Australian businesses face increasing risks as artificial intelligence tools rapidly become more prevalent in the workplace, senior technology executives have warned. The comments come as organizations mark AI Appreciation Day amid growing concerns about hidden and uncontrolled uses of the technology.
The use of generative AI and automation tools is rapidly moving from experimentation to everyday workflows across a variety of disciplines. Employees are now using AI to draft documents, write code, summarize information, and support customer engagement.
Ben Mudie, field CTO for Asia Pacific and Japan at cybersecurity company Tenable, said the pace of adoption is outpacing many organizations’ ability to manage risk. He pointed to research showing widespread unauthorized use of public AI services and a growing footprint of “shadow AI” largely invisible to boards.
Most Australian workers are now using AI in the workplace, according to research from Salesforce, Melbourne Business School and Employment Hero. Many do this without formal authorization, and some enter sensitive or personal data into external tools outside the company’s control.

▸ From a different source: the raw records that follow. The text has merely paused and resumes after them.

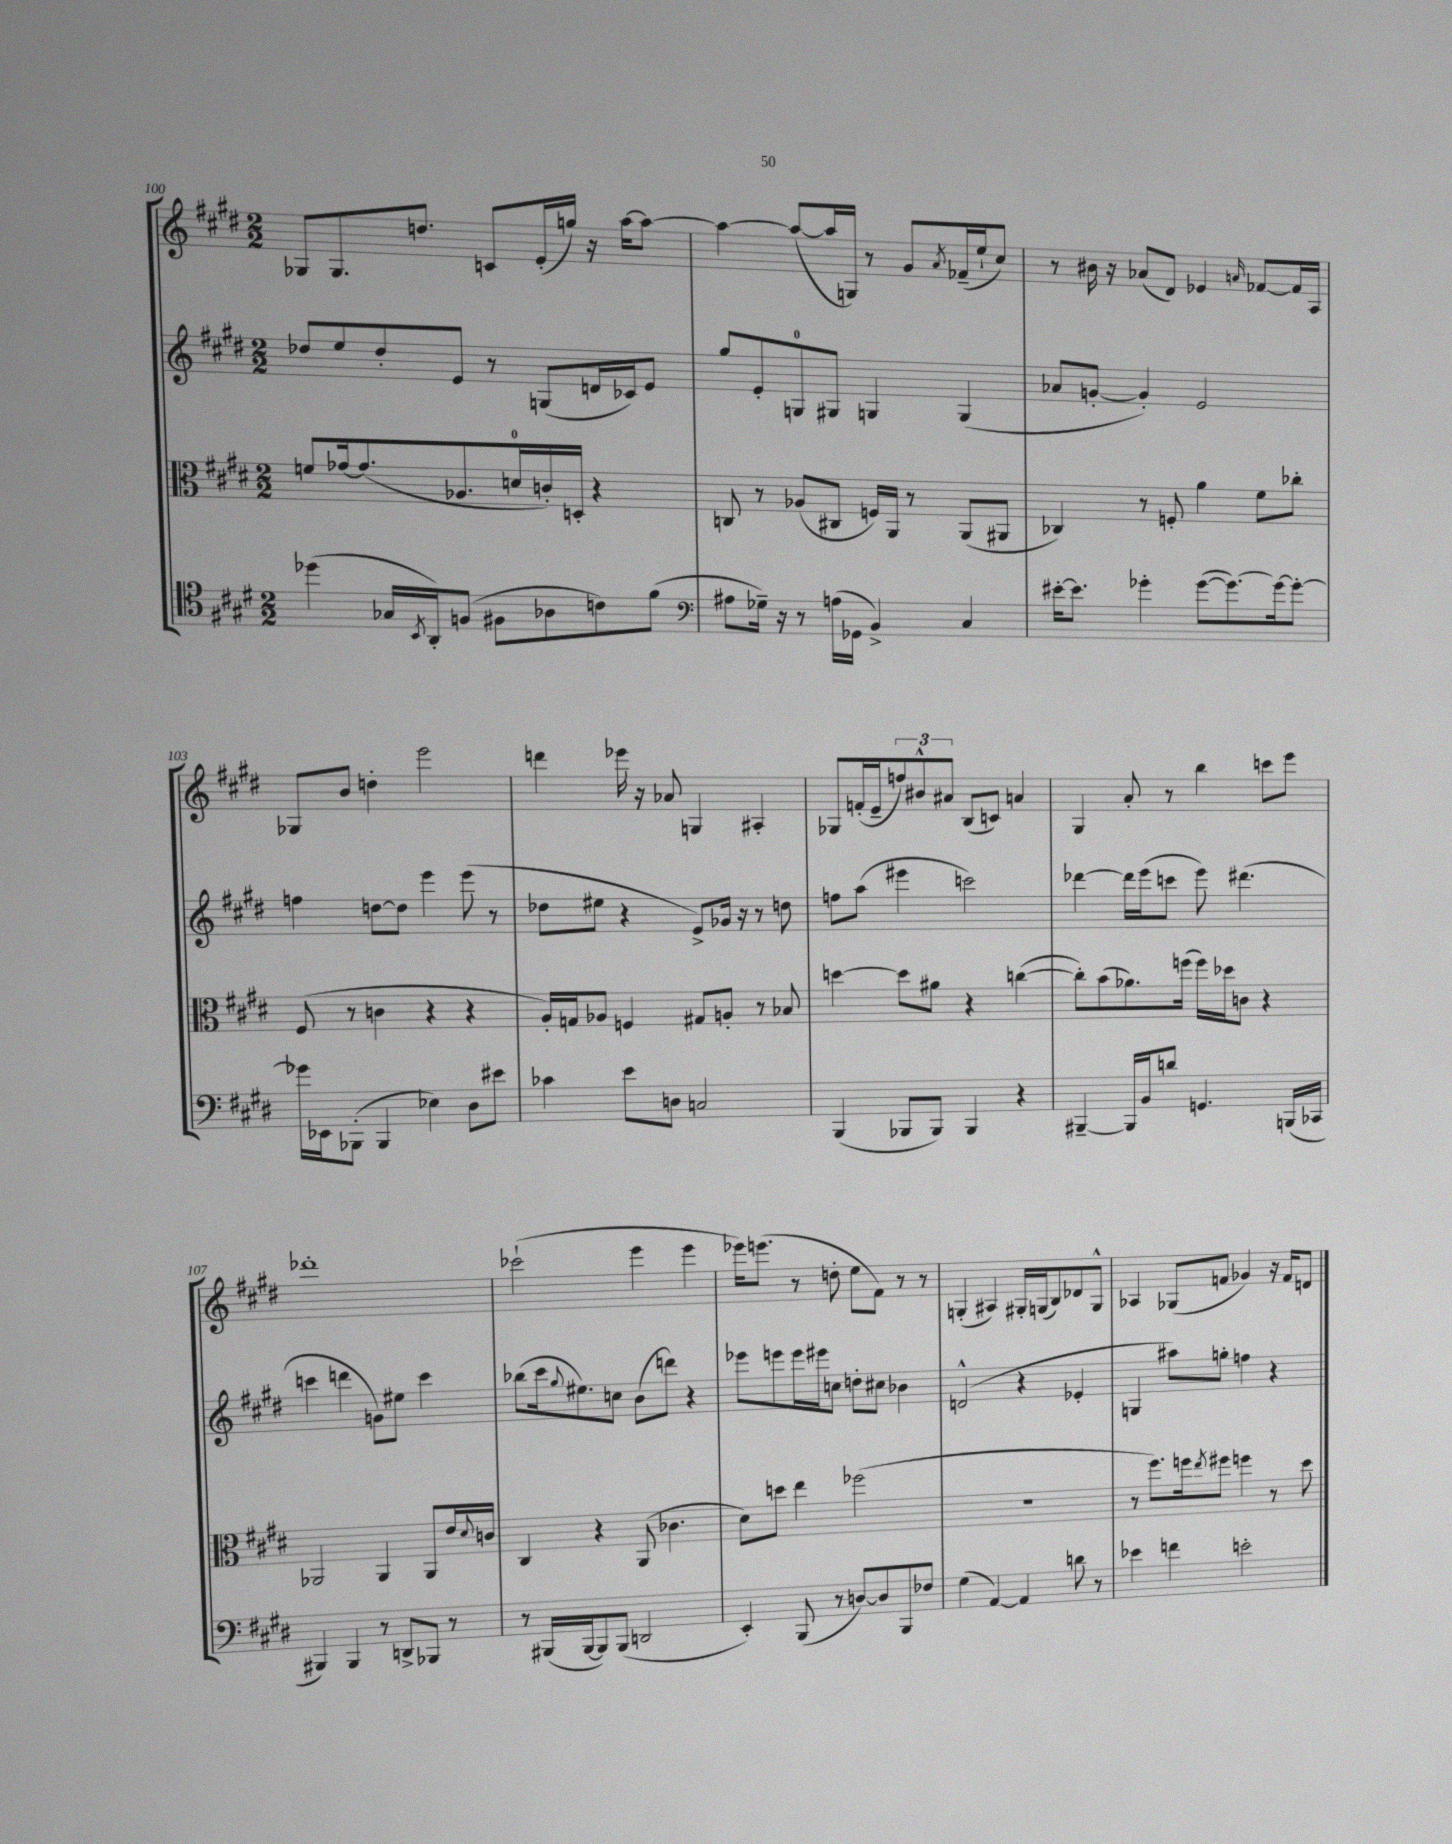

**kern	**kern	**kern	**kern
*staff4	*staff3	*staff2	*staff1
*clefC4	*clefC3	*clefG2	*clefG2
*k[f#c#g#d#]	*k[f#c#g#d#]	*k[f#c#g#d#]	*k[f#c#g#d#]
*M2/2	*M2/2	*M2/2	*M2/2
(4dd-\	8f/L	8dd-/L	8G-/L
.	[16g-/k	8ee/	8.G-/
.	(8.g-/]	.	.
16G-/LL	.	8dd-'/	.
8qBB/	.	.	.
16AA'/J)	.	.	8.dd/J
(8F/J	8.A-/	8e/J	.
8F#\L	.	8r	8c/L
.	16d/L	.	.
8A-\	16c'/)	(8G/L	(16e'/L
.	16D'/JJ	.	16gg/JJ)
8c\)	4r	16d/L	16r
.	.	16c-/J)	[16aa\LK
(8f#\J	.	8e/J	8aa\_J
=	=	=	=
*clefF4	*	*	*
8A#\L	8C/	8gg#/L	4aa\_
16G-~\Jk)	8r	8e'/	.
16r	.	.	.
8r	(8A-/L	8G/	(8aa/_L
(16A\LL	8C#/J	8G#/J	16aa/]L
16GG-\JJ	.	.	16G/JJ)
4BB^/)	16F/LL)	4G/	8r
.	16AA/JJ	.	.
.	8r	.	8g#/L
.	.	.	8qa/
4C#/	(8AA/L	(4G/	(16f-~/L
.	.	.	16ee`/J
.	8AA#/J	.	8cc#/J)
=	=	=	=
[16e#'\LK	4C-/)	8a-/L	8r
8.e#\]J	.	.	.
.	.	[8g'/J	16b#\
.	.	.	16r
4g-'\	8r	4g'/])	(8a-/L
.	8F'/	.	8d#/J)
([8g-\L	4a\	2e/	4e-/
8.g-\_)	.	.	.
.	.	.	16qqa/
.	8f#\L	.	[8f-/L
16g-\_k	.	.	.
8g-'\_J	8cc-'\J	.	16f-/]L
.	.	.	16A/JJ
=	=	=	=
16g-\]LL	(8F#/	4ff\	8G-/L
16EE-\J	.	.	.
(8BBB-'\J	8r	.	8b/J
4BBB-/	4c\	[8dd\L	4dd'\
.	.	8dd\]J	.
4E-\)	4r	4eee\	2eee\
8D#\L	4r	(8eee\	.
8e#\J	.	8r	.
=	=	=	=
4c-\	16A'/LL)	8dd-\L	4ddd\
.	16G/J	.	.
.	8A-/J	8ee#\J	.
8e\L	4F/	4r	16eee-\
.	.	.	16r
8D\J	.	.	8a-/
2C/	8G#/L	8e^/L)	4G/
.	8A'/J	16g-/Jk	.
.	.	16r	.
.	8r	8r	4A#'/
.	8B-/	8dd\	.
=	=	=	=
(4BBB/	[4dd\	8ff\L	8G-/L
.	.	(8aa\J	(16f'/L
.	.	.	16e~/J
8BBB-/L	8dd\]L	4eee#\	12ff/)
.	.	.	12b#^^/
8BBB-/J)	8a#\J	.	.
.	.	.	12a#/J
4BBB-/	4r	2ccc\)	(8B/L
.	.	.	8c/J)
4r	([4cc\	.	4a/
=	=	=	=
[4BBB#~/	8cc'\]L)	[4ddd-\	4G#/
.	(8b\	.	.
16BBB#/]LL	8.a-\)	16ddd-\]LL	8a'/
16BB/J	.	(16eee\J	.
8d/J	.	8ccc\J	8r
.	(16ff\Jk	.	.
4.GG/	16ff\LL)	8eee\)	4bb\
.	16dd-\J	.	.
.	8c\J	(4.ddd#\	.
.	4r	.	8ccc\L
(16BBB/LL	.	.	8eee\J
16CC-/JJ	.	.	.
=	=	=	=
4BBB#/)	2AA-/	4ccc\	1ddd-'
4BBB#/	.	4ddd\	.
8r	4AA-/	8g\L)	.
8DD^/L	.	8ee#\J	.
8BBB-/J	8AA-/L	4ccc\	.
8r	16e/L	.	.
.	8qqd#/	.	.
.	16c/JJ	.	.
=	=	=	=
8r	4C#/	(8bb-\L	(2ccc-`\
(16BBB#/LL	.	16ccc#\k	.
.	.	8qqgg#/	.
[16BBB#/J	.	8.ee#\)	.
8BBB#/])	4r	.	.
(8BBB#/J	.	8cc\J	.
2DD/	(8AA/	(8b\L	4eee\
.	4.c-\	8ddd\J)	.
.	.	4r	4eee\
=	=	=	=
4EE'/)	8d#\L)	8eee-\L	16eee-\LK)
.	.	.	(8.eee\J
.	8dd\J	8eee\	.
(8BBB/	4ee\	16eee\L	8r
.	.	16eee#\J	.
8r	.	8cc\J	8dd'\
[8D/L)	(2ff-\	8dd'\L	8ee\L
8D/]	.	8cc#\J	8f#\J)
8BBB/	.	4b-\	8r
8F-/J	.	.	8r
=	=	=	=
(4G#\	1r	(2d^^/	(4G'/
[4AA/)	.	.	4A#/)
4AA/]	.	4r	16G#'/LL
.	.	.	(16G/J
.	.	.	8B/)
8d\	.	4e-'/	8d-/
8r	.	.	8G^^/J
=	=	=	=
4e-\	8r	4G/	4A-/
.	8.ff#\L)	.	.
4f\	.	8aa#\L)	(8G-/L
.	16ff\k	.	.
.	8qee/	.	.
.	8ff#\J	8gg'\J	8f/J
2e'\	4ff\	4ff\	4g-/)
.	8r	4r	16r
.	.	.	16f/LK
.	8dd#\	.	8d/J
==	==	==	==
*-	*-	*-	*-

“AI Appreciation Day can’t just be a celebration of productivity. It needs to be a reality check for Australian businesses on how they manage risk. What defines this moment is the speed of AI adoption. Two in three Australian workers are already in the workplace. Timelines that used to take days are collapsing into seconds. But until results catch up, convenience will always win, and that’s starting to happen at Melbourne’s Business School. ‘s 2025 Global AI Trust Survey found that 60 per cent of Australian workers hid their use of AI from their employers, and 48 per cent admitted to breaching company policy by entering sensitive data into public AI tools.A separate study published this month by Employment Hero found that one in three Australian workers hid their use of AI from their employers. This is the same problem that the OAIC is now actively testing under privacy law. This is not an argument that the benefits of AI are real, even though we spent years trying to eliminate that exposure a decade ago. It’s a good time to ask whether it’s a day of gratitude, because it’s really everyone in the organization who is taking that risk,” Mudie said.
Mudie drew parallels with the early stages of cloud adoption. Many companies moved quickly to hosted infrastructure and software without clear guardrails, then spent years identifying data flows, enforcing access, and refining security controls.
Regulators are starting to focus more on how organizations manage the information flowing into AI tools. The Australian Information Commissioner’s Office is testing what constitutes “reasonable steps” under the Privacy Act when large-scale language models and third-party AI services process customer and employee data.
While Tenable’s warning focuses on risk ownership and policy enforcement, other companies in the industry emphasize the human and organizational factors that shape the impact of AI.
“AI Appreciation Day shouldn’t really be about AI; it should be about people learning how to work with AI responsibly, creatively, and effectively. Over the past year, AI has gone far beyond experimentation. It’s helping developers write code, supporting customer service teams, empowering knowledge workers, and accelerating decision-making in nearly every industry. But the organizations that see the most value aren’t necessarily using AI They are the ones that have invested in the necessary engineering practices, skills, and governance. As AI becomes embedded into every business function, success will depend less on the sophistication of individual models and more on how efficiently organizations can integrate AI into daily operations, retain human judgment, and deliver transparent and reliable results. It’s about how AI can be combined to solve meaningful problems, improve customer experiences, and create lasting business value. AI doesn’t replace humans, it helps humans achieve results previously impossible,” said Steve Yurisich, Managing Director, Asia, Thoughtworks.
Rather than a proprietary model, Yurisic centered his competitive advantage on engineering discipline, staff training, and clear governance. He said organizations that embed AI into daily processes while keeping human judgment at the center are likely to reap lasting benefits.
Both executives are positioning AI Appreciation Day as an opportunity for reassessment rather than celebration. They describe a situation where experimentation has become mainstream, but where data, security, and responsibility for results remain unclear.